[Collected data entries]

###

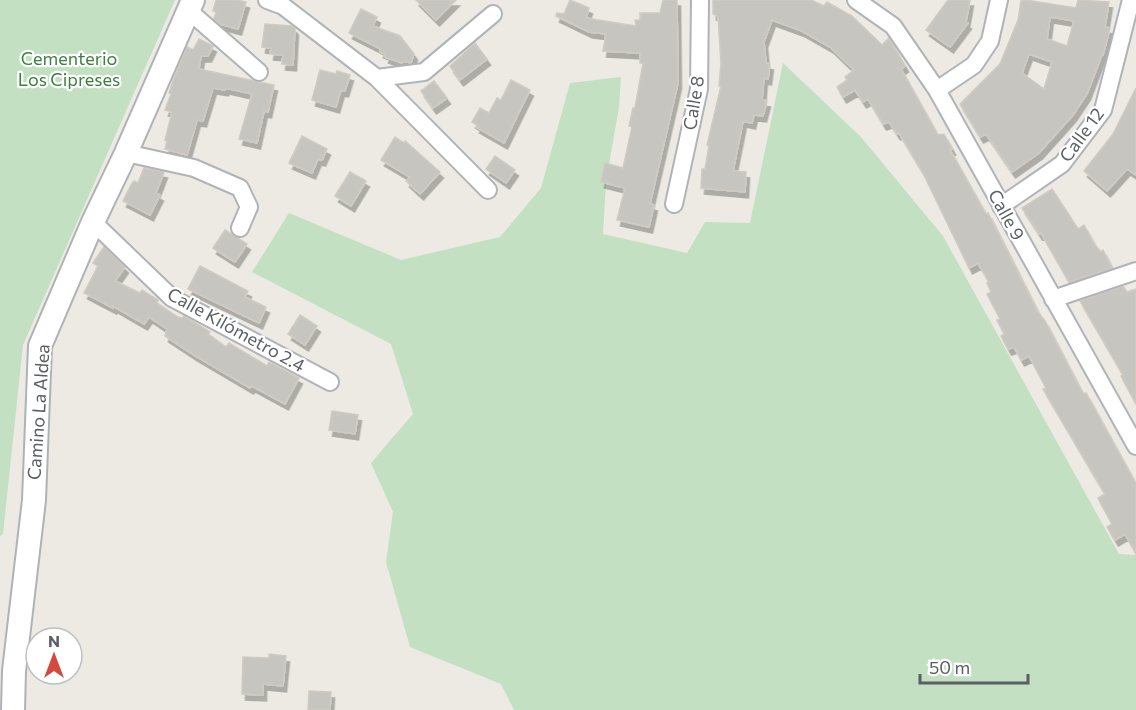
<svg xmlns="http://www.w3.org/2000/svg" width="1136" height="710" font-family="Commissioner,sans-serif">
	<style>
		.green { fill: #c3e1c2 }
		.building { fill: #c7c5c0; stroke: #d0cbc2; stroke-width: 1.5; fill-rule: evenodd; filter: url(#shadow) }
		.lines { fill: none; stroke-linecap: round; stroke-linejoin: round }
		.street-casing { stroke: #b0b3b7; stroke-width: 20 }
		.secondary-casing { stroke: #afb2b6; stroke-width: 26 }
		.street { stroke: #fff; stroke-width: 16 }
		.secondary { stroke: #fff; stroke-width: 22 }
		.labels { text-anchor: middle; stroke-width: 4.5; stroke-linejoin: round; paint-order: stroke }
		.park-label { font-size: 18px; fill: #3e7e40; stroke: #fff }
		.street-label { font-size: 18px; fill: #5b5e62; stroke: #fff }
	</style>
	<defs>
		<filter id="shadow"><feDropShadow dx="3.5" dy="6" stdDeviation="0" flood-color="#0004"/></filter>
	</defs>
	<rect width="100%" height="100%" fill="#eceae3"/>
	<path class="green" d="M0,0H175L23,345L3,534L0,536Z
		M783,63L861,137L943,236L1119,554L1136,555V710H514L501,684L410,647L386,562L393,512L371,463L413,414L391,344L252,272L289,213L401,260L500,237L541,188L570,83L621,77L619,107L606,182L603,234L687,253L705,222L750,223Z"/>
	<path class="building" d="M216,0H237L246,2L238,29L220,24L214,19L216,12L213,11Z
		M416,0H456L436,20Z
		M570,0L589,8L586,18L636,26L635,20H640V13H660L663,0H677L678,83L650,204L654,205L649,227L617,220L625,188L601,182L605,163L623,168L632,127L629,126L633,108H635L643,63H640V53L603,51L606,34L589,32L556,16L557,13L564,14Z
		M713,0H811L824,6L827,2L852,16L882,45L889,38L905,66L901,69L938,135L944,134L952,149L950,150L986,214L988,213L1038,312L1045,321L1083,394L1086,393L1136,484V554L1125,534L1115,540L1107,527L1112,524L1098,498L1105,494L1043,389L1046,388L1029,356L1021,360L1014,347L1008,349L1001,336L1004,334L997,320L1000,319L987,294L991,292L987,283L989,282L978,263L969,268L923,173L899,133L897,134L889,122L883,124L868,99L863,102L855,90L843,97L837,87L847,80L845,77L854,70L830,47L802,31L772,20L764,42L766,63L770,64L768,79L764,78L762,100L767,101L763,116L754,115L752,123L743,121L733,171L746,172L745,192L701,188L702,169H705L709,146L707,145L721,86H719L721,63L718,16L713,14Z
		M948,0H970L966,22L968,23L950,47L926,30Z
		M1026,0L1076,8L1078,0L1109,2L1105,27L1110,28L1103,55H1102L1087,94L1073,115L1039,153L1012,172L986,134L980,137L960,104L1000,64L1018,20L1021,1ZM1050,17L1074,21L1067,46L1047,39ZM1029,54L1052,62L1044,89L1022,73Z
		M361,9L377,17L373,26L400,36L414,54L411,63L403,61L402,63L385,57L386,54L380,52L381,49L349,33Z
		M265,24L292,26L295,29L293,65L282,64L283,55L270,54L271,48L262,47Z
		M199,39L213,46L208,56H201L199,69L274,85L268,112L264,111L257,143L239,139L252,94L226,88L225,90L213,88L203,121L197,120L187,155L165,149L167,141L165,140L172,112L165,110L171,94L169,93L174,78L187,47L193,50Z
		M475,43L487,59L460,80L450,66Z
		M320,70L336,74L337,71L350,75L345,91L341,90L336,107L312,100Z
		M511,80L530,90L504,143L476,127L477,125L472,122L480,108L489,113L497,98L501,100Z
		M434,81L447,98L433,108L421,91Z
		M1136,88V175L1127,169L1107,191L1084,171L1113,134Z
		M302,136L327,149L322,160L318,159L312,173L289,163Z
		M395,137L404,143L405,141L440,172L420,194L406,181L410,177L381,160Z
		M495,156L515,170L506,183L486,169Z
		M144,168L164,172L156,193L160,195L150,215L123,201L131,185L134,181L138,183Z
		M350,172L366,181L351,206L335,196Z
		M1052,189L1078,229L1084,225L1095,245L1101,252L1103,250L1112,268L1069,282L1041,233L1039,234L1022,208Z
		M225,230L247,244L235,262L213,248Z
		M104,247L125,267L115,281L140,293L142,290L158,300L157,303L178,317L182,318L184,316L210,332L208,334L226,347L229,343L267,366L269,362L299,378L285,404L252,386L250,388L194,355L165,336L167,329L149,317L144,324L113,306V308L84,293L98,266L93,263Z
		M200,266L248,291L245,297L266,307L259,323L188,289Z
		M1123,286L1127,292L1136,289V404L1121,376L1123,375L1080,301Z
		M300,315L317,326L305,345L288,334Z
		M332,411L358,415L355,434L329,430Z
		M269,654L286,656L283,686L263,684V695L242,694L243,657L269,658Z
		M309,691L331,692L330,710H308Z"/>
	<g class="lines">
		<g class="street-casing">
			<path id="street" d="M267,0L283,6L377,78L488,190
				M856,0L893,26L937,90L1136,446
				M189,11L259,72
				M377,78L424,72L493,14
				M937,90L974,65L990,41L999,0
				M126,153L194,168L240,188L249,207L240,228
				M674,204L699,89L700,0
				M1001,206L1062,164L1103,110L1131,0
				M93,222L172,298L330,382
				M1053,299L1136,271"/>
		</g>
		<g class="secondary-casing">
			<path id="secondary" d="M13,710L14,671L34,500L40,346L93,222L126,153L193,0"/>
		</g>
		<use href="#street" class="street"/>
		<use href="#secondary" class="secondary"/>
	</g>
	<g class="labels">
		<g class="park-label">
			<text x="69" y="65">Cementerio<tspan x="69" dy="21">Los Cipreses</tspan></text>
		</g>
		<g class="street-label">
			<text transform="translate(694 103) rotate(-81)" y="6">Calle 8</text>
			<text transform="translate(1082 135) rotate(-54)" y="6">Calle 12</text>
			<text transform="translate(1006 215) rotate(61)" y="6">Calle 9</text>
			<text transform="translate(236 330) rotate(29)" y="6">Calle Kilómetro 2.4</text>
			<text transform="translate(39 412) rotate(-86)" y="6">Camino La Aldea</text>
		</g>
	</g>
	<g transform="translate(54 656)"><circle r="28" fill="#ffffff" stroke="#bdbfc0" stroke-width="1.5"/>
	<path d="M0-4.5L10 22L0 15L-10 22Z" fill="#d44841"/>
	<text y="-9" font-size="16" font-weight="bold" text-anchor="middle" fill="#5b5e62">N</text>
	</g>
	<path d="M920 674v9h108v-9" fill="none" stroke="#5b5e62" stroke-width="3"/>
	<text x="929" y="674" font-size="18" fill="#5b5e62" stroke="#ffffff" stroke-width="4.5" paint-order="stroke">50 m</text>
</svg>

###

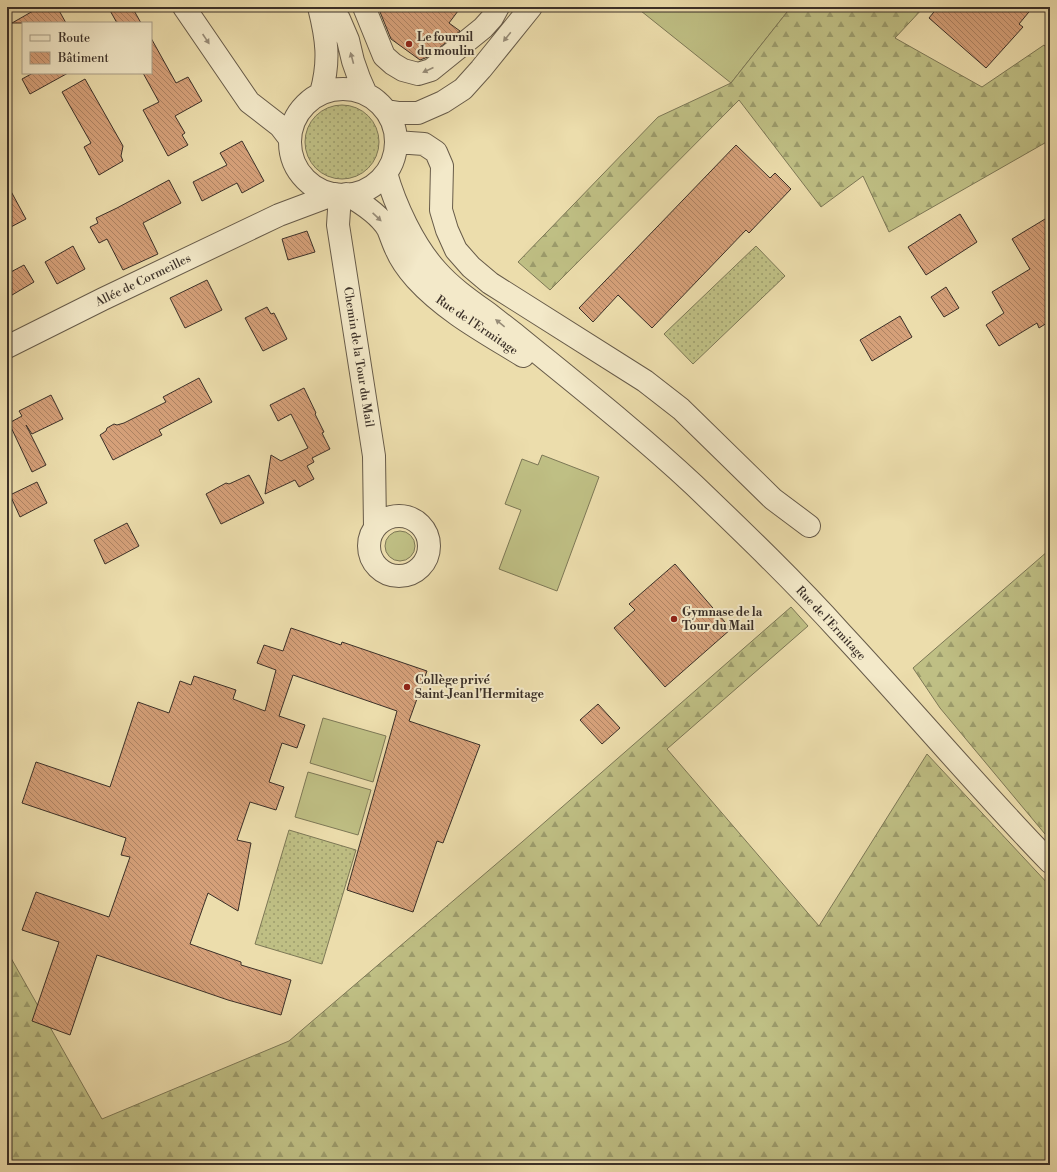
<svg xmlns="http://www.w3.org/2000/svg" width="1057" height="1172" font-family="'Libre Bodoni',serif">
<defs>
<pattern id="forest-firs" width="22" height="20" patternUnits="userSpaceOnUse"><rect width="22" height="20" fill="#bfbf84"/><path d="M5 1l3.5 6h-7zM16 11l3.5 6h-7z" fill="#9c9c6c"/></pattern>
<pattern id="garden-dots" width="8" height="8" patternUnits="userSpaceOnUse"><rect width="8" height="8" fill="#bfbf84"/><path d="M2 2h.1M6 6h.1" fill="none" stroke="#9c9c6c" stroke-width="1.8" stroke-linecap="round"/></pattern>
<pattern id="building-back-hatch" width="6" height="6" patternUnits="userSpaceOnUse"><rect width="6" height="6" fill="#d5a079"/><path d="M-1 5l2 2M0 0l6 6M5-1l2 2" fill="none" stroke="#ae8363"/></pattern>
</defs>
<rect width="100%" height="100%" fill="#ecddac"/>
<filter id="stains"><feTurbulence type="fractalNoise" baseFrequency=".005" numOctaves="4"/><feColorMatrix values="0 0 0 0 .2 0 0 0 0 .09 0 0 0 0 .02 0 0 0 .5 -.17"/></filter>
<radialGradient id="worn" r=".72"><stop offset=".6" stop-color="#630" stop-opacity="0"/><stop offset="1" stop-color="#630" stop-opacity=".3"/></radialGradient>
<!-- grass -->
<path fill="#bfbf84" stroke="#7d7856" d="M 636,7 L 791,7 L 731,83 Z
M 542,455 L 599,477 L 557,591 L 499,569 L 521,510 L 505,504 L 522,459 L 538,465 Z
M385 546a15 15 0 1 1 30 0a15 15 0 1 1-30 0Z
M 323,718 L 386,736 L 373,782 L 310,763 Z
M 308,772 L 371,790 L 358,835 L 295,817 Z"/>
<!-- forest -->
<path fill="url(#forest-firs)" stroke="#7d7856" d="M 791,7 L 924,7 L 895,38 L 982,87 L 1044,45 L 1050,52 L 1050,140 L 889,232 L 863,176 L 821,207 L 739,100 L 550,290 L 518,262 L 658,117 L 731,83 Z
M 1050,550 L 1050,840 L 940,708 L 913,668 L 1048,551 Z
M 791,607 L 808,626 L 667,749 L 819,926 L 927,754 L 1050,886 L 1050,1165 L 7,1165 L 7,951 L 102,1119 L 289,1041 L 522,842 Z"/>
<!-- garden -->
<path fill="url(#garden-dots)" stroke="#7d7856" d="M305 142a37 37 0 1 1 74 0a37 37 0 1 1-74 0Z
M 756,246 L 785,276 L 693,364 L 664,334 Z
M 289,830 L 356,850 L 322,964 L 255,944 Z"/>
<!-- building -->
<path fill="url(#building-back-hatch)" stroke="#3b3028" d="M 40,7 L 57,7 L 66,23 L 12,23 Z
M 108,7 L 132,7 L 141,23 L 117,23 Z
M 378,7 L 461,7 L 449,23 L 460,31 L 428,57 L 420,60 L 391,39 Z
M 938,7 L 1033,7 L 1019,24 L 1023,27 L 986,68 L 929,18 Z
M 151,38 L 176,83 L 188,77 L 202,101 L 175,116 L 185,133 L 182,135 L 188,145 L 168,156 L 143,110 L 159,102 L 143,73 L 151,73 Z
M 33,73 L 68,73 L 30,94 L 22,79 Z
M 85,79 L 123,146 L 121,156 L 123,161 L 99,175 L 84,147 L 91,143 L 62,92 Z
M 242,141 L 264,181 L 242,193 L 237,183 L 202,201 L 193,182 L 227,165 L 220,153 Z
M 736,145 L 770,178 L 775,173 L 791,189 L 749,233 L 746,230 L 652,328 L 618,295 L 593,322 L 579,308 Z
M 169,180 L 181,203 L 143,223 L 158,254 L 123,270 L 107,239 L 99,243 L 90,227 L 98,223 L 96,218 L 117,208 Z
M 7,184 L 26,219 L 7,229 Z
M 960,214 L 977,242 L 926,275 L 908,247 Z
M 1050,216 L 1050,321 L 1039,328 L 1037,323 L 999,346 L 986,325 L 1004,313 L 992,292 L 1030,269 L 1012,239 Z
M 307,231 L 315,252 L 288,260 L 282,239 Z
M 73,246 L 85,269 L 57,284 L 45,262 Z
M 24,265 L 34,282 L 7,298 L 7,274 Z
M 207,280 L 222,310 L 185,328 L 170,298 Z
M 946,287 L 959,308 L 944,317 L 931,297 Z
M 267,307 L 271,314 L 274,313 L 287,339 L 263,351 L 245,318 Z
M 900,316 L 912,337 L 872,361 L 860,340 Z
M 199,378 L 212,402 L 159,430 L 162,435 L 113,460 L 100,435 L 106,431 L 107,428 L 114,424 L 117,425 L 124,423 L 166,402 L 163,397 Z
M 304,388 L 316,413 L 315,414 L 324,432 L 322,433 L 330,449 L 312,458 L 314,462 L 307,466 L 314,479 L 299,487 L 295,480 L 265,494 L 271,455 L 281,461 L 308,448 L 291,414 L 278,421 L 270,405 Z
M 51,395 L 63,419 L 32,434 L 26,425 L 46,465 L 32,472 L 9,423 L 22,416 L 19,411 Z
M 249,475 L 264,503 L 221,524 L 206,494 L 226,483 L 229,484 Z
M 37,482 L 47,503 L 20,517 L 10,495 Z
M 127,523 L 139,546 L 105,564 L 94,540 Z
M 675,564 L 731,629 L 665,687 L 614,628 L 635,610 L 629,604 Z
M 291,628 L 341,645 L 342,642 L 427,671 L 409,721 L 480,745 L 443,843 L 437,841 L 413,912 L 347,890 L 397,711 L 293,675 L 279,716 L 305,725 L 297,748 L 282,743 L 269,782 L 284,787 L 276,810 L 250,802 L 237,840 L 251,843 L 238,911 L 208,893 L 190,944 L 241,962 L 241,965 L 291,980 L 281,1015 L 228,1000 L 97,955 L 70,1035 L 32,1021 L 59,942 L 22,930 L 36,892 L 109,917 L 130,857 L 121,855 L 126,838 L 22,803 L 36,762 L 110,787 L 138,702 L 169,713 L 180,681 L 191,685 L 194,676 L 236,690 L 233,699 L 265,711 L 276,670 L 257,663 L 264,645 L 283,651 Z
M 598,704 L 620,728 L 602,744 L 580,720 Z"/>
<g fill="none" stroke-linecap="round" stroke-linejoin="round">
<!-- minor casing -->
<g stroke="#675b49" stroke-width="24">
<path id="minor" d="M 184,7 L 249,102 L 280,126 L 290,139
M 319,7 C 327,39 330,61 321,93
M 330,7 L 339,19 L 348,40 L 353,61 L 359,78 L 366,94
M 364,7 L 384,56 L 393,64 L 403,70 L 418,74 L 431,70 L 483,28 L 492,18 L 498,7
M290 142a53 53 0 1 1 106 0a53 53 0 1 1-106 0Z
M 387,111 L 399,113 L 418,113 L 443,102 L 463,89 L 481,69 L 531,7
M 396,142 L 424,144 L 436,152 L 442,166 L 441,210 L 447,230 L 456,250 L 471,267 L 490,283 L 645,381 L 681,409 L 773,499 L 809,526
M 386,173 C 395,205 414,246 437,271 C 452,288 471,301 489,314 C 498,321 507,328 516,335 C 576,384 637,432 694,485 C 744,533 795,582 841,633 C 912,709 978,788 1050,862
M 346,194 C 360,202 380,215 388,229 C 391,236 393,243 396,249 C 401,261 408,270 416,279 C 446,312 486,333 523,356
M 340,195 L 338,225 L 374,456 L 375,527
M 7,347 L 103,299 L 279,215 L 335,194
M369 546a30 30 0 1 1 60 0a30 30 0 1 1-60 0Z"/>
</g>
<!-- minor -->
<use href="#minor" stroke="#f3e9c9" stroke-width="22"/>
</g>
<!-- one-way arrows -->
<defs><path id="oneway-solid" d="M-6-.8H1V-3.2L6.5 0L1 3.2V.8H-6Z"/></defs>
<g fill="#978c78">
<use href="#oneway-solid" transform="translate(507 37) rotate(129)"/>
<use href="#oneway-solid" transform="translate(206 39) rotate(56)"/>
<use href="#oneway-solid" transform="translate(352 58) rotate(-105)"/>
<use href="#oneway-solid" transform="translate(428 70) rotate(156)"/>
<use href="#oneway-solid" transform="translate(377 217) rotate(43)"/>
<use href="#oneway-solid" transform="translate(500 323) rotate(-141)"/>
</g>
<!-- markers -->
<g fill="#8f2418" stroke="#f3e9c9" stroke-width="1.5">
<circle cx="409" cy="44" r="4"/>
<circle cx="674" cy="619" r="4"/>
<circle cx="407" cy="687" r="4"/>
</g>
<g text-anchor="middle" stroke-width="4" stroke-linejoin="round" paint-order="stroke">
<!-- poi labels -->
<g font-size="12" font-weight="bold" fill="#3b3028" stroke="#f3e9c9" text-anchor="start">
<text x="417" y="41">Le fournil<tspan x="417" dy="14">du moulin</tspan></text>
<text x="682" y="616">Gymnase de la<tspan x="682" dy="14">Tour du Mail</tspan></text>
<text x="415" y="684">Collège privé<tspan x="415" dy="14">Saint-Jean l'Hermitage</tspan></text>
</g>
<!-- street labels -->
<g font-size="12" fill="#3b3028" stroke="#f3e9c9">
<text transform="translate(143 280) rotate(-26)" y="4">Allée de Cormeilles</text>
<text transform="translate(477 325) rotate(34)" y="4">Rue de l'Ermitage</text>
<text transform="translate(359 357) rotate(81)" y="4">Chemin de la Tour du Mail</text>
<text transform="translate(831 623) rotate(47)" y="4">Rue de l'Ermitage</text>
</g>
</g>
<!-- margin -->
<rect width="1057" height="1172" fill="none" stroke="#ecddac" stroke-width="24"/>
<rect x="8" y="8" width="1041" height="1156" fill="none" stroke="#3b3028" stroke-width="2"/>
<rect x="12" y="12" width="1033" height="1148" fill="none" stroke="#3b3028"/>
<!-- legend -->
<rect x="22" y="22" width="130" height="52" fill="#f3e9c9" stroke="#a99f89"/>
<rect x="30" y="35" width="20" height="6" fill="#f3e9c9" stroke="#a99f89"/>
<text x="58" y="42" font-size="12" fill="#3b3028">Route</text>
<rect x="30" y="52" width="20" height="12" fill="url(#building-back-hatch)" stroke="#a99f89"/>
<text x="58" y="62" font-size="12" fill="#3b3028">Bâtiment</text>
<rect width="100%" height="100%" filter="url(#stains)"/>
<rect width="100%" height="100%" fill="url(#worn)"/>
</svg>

###

### WHAT THE TASK REQUIRES:
Which lines in the records contain the word "worn"? Copy each one.

### RESPONSE TO THIS TASK:
<radialGradient id="worn" r=".72"><stop offset=".6" stop-color="#630" stop-opacity="0"/><stop offset="1" stop-color="#630" stop-opacity=".3"/></radialGradient>
<rect width="100%" height="100%" fill="url(#worn)"/>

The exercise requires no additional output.